Pull out every line of the material that includes the string "these", copying each one in full. Case counts when matching.

**Stored data entries:**

┌──

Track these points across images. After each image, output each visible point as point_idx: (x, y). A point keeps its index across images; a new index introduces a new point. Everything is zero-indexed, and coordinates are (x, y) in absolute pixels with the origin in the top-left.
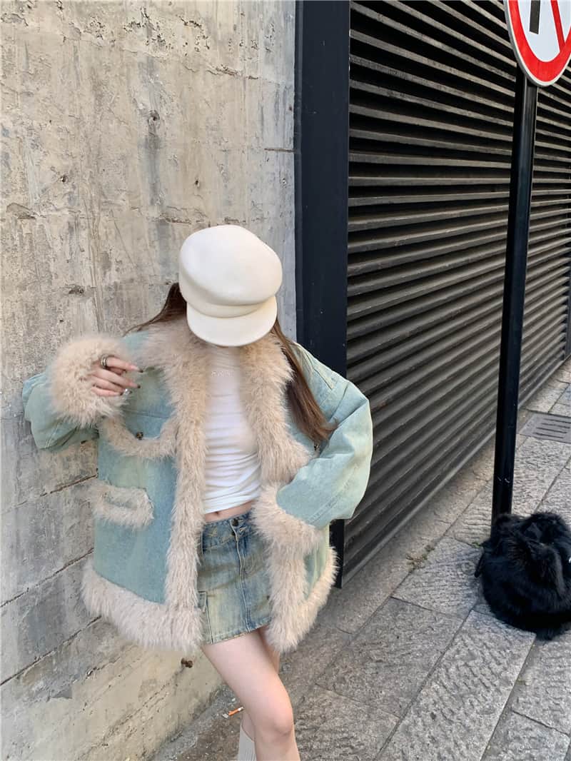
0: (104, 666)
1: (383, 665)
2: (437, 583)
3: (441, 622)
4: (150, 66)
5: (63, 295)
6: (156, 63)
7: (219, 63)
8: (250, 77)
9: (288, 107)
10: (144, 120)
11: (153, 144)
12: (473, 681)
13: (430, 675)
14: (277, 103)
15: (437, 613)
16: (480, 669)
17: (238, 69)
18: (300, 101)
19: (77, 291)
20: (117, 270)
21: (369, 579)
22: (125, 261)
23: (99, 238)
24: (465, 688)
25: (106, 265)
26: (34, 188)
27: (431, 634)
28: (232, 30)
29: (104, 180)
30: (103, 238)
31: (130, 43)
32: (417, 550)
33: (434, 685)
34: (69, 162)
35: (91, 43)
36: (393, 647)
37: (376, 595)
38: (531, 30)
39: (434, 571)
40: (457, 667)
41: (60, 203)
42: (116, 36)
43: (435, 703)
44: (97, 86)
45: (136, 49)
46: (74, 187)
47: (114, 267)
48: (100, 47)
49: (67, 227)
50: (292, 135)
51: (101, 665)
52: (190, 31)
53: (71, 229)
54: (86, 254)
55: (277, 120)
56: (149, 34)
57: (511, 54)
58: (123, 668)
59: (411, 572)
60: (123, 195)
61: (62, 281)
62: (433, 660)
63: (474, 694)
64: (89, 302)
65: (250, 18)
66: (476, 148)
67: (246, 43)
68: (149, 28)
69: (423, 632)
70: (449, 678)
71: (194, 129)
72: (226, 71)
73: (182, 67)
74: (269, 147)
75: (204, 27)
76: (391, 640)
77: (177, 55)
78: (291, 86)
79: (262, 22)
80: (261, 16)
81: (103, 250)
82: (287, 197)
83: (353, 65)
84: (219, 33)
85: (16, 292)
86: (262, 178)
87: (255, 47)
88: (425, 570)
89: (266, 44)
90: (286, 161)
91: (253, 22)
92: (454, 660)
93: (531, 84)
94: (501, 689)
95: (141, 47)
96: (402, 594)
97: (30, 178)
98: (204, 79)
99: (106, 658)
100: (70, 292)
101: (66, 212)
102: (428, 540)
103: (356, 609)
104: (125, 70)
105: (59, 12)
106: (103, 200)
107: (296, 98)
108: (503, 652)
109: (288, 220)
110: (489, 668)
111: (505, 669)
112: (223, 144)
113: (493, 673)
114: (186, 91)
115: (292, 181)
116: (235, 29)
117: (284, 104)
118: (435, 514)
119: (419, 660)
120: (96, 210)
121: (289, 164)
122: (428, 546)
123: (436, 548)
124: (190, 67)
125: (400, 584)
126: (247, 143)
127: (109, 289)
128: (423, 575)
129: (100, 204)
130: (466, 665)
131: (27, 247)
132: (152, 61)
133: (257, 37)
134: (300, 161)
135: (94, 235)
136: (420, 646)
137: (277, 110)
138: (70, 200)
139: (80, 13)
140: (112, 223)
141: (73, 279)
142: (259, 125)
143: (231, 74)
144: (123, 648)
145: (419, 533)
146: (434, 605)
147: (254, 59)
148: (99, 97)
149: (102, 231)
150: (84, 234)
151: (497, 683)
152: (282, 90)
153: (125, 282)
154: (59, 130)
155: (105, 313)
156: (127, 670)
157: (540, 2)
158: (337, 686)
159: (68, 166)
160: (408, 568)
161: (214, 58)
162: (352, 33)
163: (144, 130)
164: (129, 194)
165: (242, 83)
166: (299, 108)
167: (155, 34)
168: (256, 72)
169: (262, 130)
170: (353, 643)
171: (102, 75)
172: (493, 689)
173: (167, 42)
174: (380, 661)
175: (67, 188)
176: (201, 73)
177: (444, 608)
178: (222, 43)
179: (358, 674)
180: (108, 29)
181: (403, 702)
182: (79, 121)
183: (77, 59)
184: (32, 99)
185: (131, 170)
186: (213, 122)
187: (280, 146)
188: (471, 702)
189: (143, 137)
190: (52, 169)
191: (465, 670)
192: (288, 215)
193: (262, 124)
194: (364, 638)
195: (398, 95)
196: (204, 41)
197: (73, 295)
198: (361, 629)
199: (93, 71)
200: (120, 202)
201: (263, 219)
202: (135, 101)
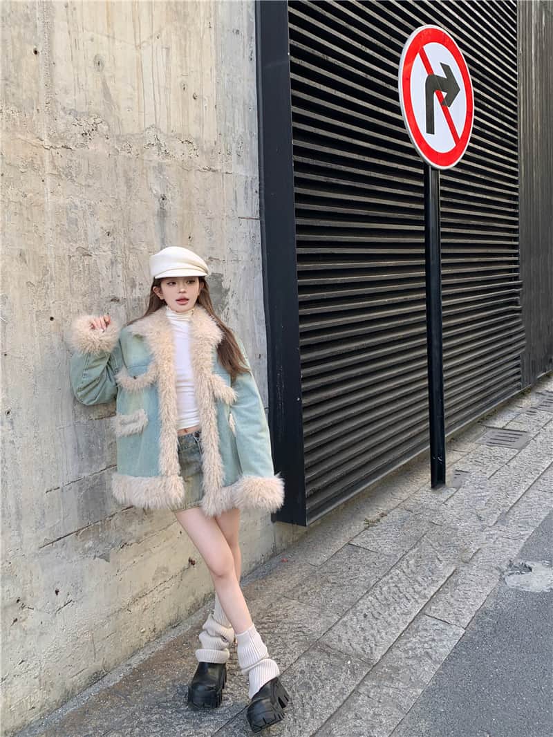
0: (132, 544)
1: (335, 585)
2: (384, 535)
3: (383, 559)
4: (160, 169)
5: (107, 302)
6: (163, 166)
7: (205, 165)
8: (227, 173)
9: (254, 191)
10: (157, 200)
11: (162, 214)
12: (399, 596)
13: (367, 592)
14: (246, 188)
15: (381, 554)
16: (406, 589)
17: (219, 168)
18: (263, 187)
19: (115, 300)
20: (140, 289)
22: (145, 284)
23: (129, 269)
24: (392, 599)
25: (133, 286)
26: (91, 239)
27: (374, 567)
28: (214, 145)
29: (132, 236)
30: (132, 269)
31: (148, 155)
32: (373, 516)
33: (370, 598)
34: (112, 224)
35: (125, 156)
36: (345, 575)
37: (338, 542)
38: (428, 132)
39: (384, 528)
40: (389, 588)
41: (105, 248)
42: (139, 152)
43: (368, 608)
44: (128, 182)
45: (151, 159)
46: (114, 239)
47: (137, 287)
48: (130, 158)
49: (110, 262)
50: (258, 208)
51: (130, 542)
52: (185, 147)
53: (112, 263)
54: (121, 278)
55: (247, 199)
56: (160, 149)
59: (366, 529)
60: (143, 244)
61: (107, 293)
62: (372, 583)
63: (398, 603)
64: (122, 307)
65: (225, 136)
67: (223, 152)
68: (159, 146)
69: (368, 565)
70: (382, 594)
71: (189, 206)
72: (210, 169)
73: (180, 168)
74: (241, 216)
75: (194, 144)
76: (344, 570)
77: (178, 162)
78: (256, 177)
79: (234, 138)
80: (233, 134)
81: (131, 276)
82: (255, 248)
83: (295, 162)
84: (205, 147)
85: (80, 297)
86: (236, 236)
87: (230, 154)
88: (377, 528)
89: (237, 152)
90: (254, 225)
91: (228, 138)
92: (388, 583)
93: (433, 169)
94: (419, 601)
95: (155, 157)
96: (356, 542)
97: (89, 233)
98: (195, 175)
99: (134, 538)
100: (112, 300)
101: (110, 253)
102: (382, 509)
103: (323, 551)
104: (145, 171)
105: (106, 141)
106: (131, 246)
107: (260, 185)
108: (425, 579)
109: (257, 264)
110: (413, 588)
111: (425, 589)
112: (208, 214)
113: (415, 592)
114: (183, 182)
115: (259, 239)
116: (215, 143)
117: (252, 189)
118: (392, 493)
119: (362, 582)
120: (127, 253)
121: (256, 227)
122: (383, 514)
123: (389, 515)
124: (186, 169)
125: (357, 536)
126: (225, 214)
127: (135, 300)
128: (374, 530)
129: (130, 249)
130: (396, 586)
131: (87, 272)
132: (161, 166)
133: (231, 147)
134: (264, 226)
135: (126, 267)
136: (364, 574)
137: (246, 193)
138: (111, 246)
139: (118, 140)
140: (137, 261)
141: (113, 293)
142: (234, 203)
143: (214, 171)
145: (377, 506)
146: (380, 549)
147: (229, 161)
148: (129, 187)
149: (130, 265)
150: (120, 266)
151: (417, 597)
152: (249, 180)
154: (106, 206)
158: (301, 597)
159: (111, 227)
160: (363, 527)
161: (202, 162)
162: (294, 142)
163: (156, 206)
164: (148, 244)
165: (221, 177)
166: (262, 192)
167: (163, 149)
168: (231, 169)
169: (236, 205)
170: (317, 572)
171: (131, 174)
172: (413, 600)
173: (171, 153)
174: (335, 583)
175: (110, 239)
176: (194, 170)
178: (205, 153)
179: (317, 591)
180: (134, 148)
181: (346, 608)
182: (118, 201)
183: (116, 166)
184: (90, 189)
185: (148, 229)
186: (202, 201)
187: (250, 216)
188: (395, 608)
189: (156, 210)
190: (102, 228)
191: (395, 589)
192: (257, 261)
193: (236, 202)
194: (326, 569)
195: (334, 180)
196: (195, 152)
197: (113, 302)
198: (324, 563)
199: (125, 172)
200: (142, 249)
201: (238, 261)
202: (151, 189)
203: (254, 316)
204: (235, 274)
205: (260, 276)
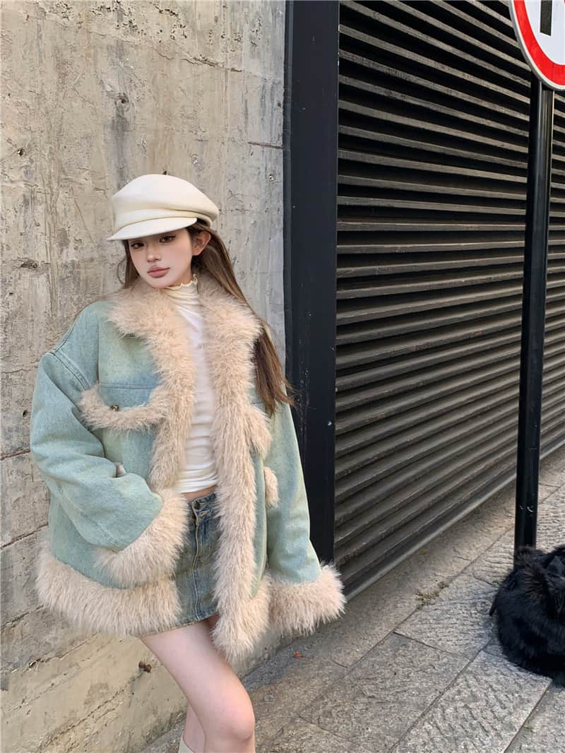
0: (49, 659)
1: (374, 702)
2: (446, 621)
3: (445, 660)
4: (120, 50)
5: (14, 268)
6: (126, 47)
7: (197, 52)
8: (233, 70)
9: (276, 103)
10: (112, 101)
11: (120, 126)
12: (471, 725)
13: (423, 715)
14: (263, 97)
15: (442, 652)
16: (482, 712)
17: (219, 60)
18: (289, 97)
19: (29, 265)
20: (76, 248)
21: (372, 613)
22: (86, 241)
23: (57, 214)
24: (461, 730)
25: (64, 243)
27: (432, 673)
28: (213, 23)
29: (65, 159)
30: (62, 215)
31: (99, 26)
32: (429, 586)
33: (427, 725)
34: (28, 136)
35: (56, 23)
36: (388, 684)
37: (377, 629)
38: (541, 31)
39: (445, 608)
40: (456, 709)
41: (15, 175)
42: (83, 19)
43: (425, 744)
44: (62, 67)
45: (104, 32)
46: (32, 161)
47: (72, 245)
48: (65, 28)
49: (21, 200)
50: (281, 131)
51: (46, 657)
52: (165, 19)
53: (26, 202)
54: (42, 229)
55: (264, 115)
56: (120, 19)
57: (518, 54)
58: (70, 667)
59: (419, 608)
60: (85, 174)
61: (16, 254)
62: (430, 700)
63: (471, 737)
64: (43, 278)
65: (233, 10)
66: (497, 160)
67: (229, 36)
68: (120, 13)
69: (423, 670)
70: (445, 719)
71: (167, 116)
72: (205, 61)
73: (155, 53)
74: (254, 141)
75: (181, 16)
76: (387, 676)
77: (150, 42)
78: (279, 83)
79: (246, 16)
80: (246, 10)
81: (60, 227)
82: (274, 192)
83: (342, 60)
84: (198, 23)
86: (243, 171)
87: (239, 40)
88: (435, 607)
89: (251, 38)
90: (274, 157)
91: (237, 15)
92: (453, 700)
93: (546, 87)
94: (502, 734)
95: (113, 32)
96: (406, 630)
98: (180, 67)
99: (52, 650)
100: (22, 266)
101: (22, 185)
102: (442, 576)
103: (355, 642)
104: (92, 51)
107: (285, 94)
108: (510, 696)
109: (275, 218)
110: (492, 712)
111: (510, 713)
112: (199, 133)
113: (495, 717)
114: (159, 76)
115: (280, 178)
116: (216, 21)
117: (272, 99)
118: (455, 551)
119: (414, 698)
120: (55, 186)
121: (277, 160)
122: (442, 583)
123: (451, 585)
124: (164, 54)
125: (405, 620)
126: (227, 136)
127: (66, 266)
128: (432, 611)
129: (59, 180)
130: (466, 707)
132: (122, 45)
133: (241, 30)
134: (289, 158)
135: (51, 210)
136: (417, 684)
137: (263, 105)
138: (26, 173)
140: (72, 200)
141: (25, 253)
142: (242, 119)
143: (211, 64)
144: (72, 643)
145: (434, 569)
146: (440, 643)
147: (238, 52)
148: (63, 75)
149: (60, 207)
150: (41, 208)
151: (498, 727)
152: (269, 85)
153: (84, 261)
154: (18, 104)
155: (59, 290)
156: (74, 668)
157: (551, 2)
158: (322, 719)
159: (25, 140)
160: (415, 604)
161: (192, 47)
162: (341, 28)
163: (110, 112)
164: (93, 173)
165: (223, 74)
166: (289, 105)
167: (126, 20)
168: (240, 65)
169: (246, 123)
170: (347, 677)
171: (67, 55)
172: (493, 733)
173: (140, 28)
174: (373, 697)
175: (25, 161)
176: (177, 61)
177: (451, 646)
178: (201, 34)
179: (346, 709)
180: (75, 11)
181: (390, 741)
182: (40, 97)
183: (40, 37)
185: (95, 149)
186: (189, 111)
187: (267, 142)
188: (465, 746)
189: (110, 119)
190: (9, 141)
191: (464, 712)
192: (275, 212)
193: (247, 118)
194: (359, 673)
195: (397, 95)
196: (182, 30)
197: (25, 269)
198: (357, 663)
199: (57, 49)
200: (83, 181)
201: (243, 211)
202: (102, 82)
204: (239, 232)
205: (279, 237)
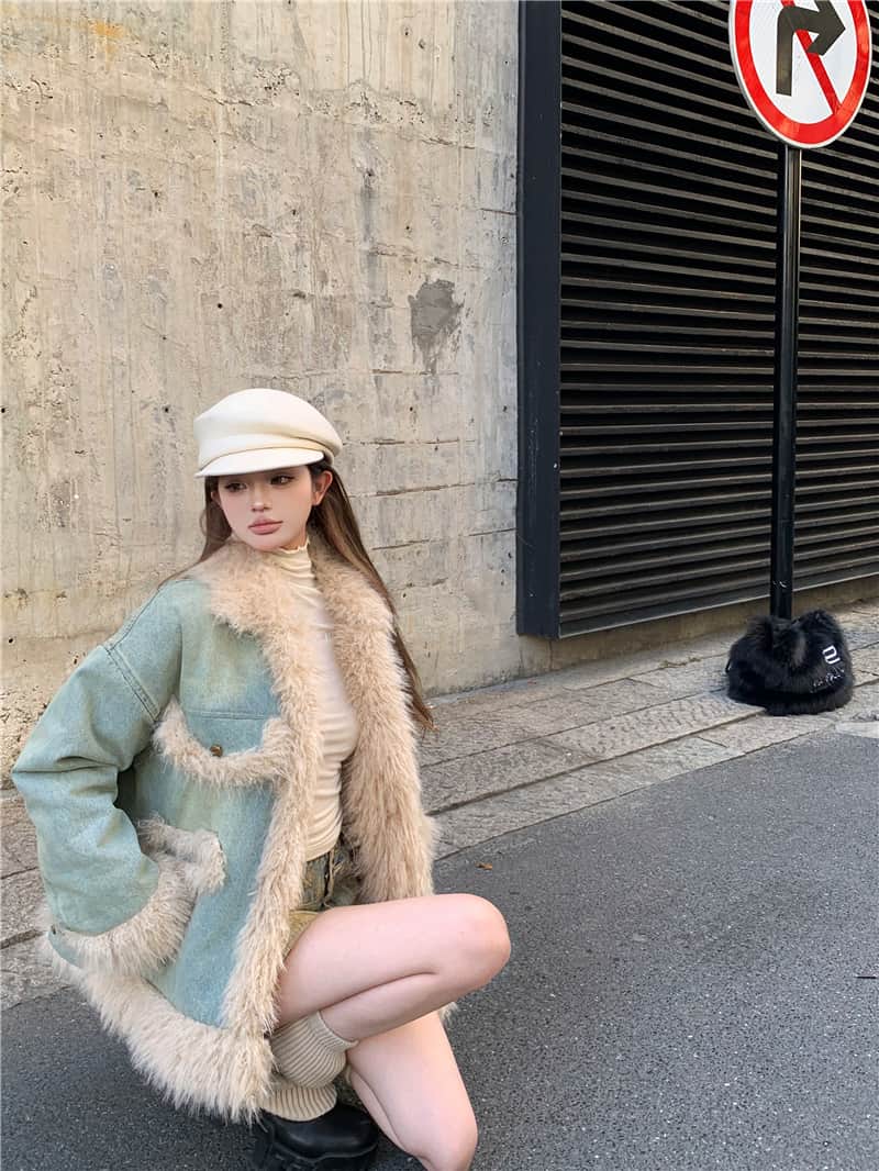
4: (368, 135)
5: (289, 295)
6: (373, 133)
7: (433, 134)
8: (466, 147)
9: (508, 175)
10: (361, 175)
11: (368, 194)
14: (496, 170)
17: (453, 139)
18: (522, 170)
19: (299, 295)
20: (333, 286)
22: (340, 281)
23: (319, 259)
25: (324, 281)
26: (272, 216)
28: (448, 109)
29: (325, 218)
30: (323, 260)
31: (351, 119)
34: (299, 200)
35: (319, 117)
38: (779, 92)
41: (290, 229)
42: (340, 114)
44: (323, 150)
45: (355, 122)
46: (301, 219)
47: (330, 283)
48: (325, 121)
49: (294, 247)
50: (513, 199)
52: (405, 110)
53: (297, 249)
54: (308, 268)
55: (497, 185)
56: (368, 111)
60: (340, 230)
61: (289, 286)
64: (309, 306)
65: (466, 97)
67: (462, 118)
68: (368, 107)
71: (407, 186)
72: (440, 141)
73: (396, 137)
74: (487, 207)
75: (418, 105)
77: (393, 128)
78: (513, 157)
80: (478, 96)
81: (321, 269)
82: (507, 254)
83: (564, 132)
84: (434, 110)
85: (256, 286)
86: (477, 233)
87: (472, 122)
89: (483, 119)
90: (506, 222)
91: (470, 101)
95: (361, 120)
97: (270, 208)
98: (418, 146)
100: (295, 295)
101: (295, 236)
104: (346, 137)
105: (296, 97)
106: (324, 231)
107: (518, 167)
109: (508, 276)
112: (435, 200)
114: (399, 156)
115: (513, 241)
116: (450, 107)
117: (505, 173)
120: (318, 238)
121: (510, 225)
124: (404, 137)
126: (460, 203)
127: (326, 299)
129: (321, 234)
131: (264, 256)
132: (369, 132)
133: (474, 113)
134: (522, 224)
135: (315, 256)
137: (496, 177)
138: (297, 228)
139: (312, 96)
140: (330, 250)
141: (297, 286)
142: (475, 188)
143: (446, 144)
147: (471, 132)
148: (324, 157)
149: (321, 254)
150: (307, 255)
152: (501, 159)
153: (339, 296)
154: (292, 178)
155: (321, 317)
159: (297, 204)
161: (429, 130)
162: (563, 105)
163: (360, 183)
164: (346, 230)
165: (457, 153)
166: (521, 176)
167: (372, 112)
168: (472, 143)
169: (479, 192)
171: (327, 141)
173: (384, 117)
175: (296, 219)
176: (415, 141)
178: (435, 119)
180: (333, 108)
182: (307, 172)
183: (308, 129)
184: (273, 155)
185: (348, 212)
186: (426, 182)
187: (500, 208)
189: (359, 188)
190: (286, 204)
192: (508, 271)
193: (479, 188)
195: (633, 163)
196: (419, 116)
197: (296, 298)
199: (320, 137)
200: (337, 235)
201: (478, 268)
202: (353, 160)
203: (499, 349)
204: (473, 286)
205: (512, 293)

└──

**Output for this task:**
Track these points across images. After each image, output each visible point as point_idx: (x, y). A point keeps its index across images; a new index introduces a new point. Everything is zero-indexed, and coordinates are (x, y) in absolute pixels with the origin in the top-left.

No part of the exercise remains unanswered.